Saved entries
◇ ◇ ◇ ◇ ◇

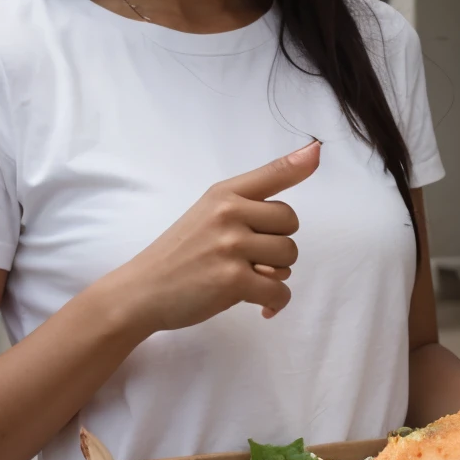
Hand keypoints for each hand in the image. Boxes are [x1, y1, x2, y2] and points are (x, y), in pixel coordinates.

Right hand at [111, 141, 319, 330]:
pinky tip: (261, 307)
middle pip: (291, 224)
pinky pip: (279, 291)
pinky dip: (275, 303)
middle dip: (279, 245)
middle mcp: (228, 214)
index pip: (271, 174)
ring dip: (276, 274)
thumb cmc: (179, 253)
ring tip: (248, 279)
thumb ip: (246, 203)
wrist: (142, 290)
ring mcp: (230, 246)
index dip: (298, 164)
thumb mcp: (206, 214)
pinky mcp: (233, 281)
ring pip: (289, 258)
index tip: (317, 152)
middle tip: (252, 259)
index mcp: (223, 194)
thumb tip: (290, 186)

◇ ◇ ◇ ◇ ◇

### Your task
The records above are to be copied exactly, without their pictures.

### Result for this exercise
Hand keypoints for each hand in the image. Boxes are [x1, y1, x2, y2] and points are (x, y), in pixel coordinates.

Right hand at [111, 141, 319, 330]:
pinky tip: (261, 307)
middle pip: (291, 224)
pinky pip: (279, 291)
pinky dip: (275, 303)
middle dip: (279, 245)
middle mcp: (228, 214)
index pip: (271, 174)
ring dip: (276, 274)
thumb cmc: (179, 253)
ring tip: (248, 279)
thumb ip: (246, 203)
wrist: (142, 290)
ring mcp: (230, 246)
index dip: (298, 164)
thumb mcp: (206, 214)
pinky mcp: (233, 281)
ring pip: (289, 258)
index tip: (317, 152)
middle tip: (252, 259)
index mcp: (223, 194)
thumb tip: (290, 186)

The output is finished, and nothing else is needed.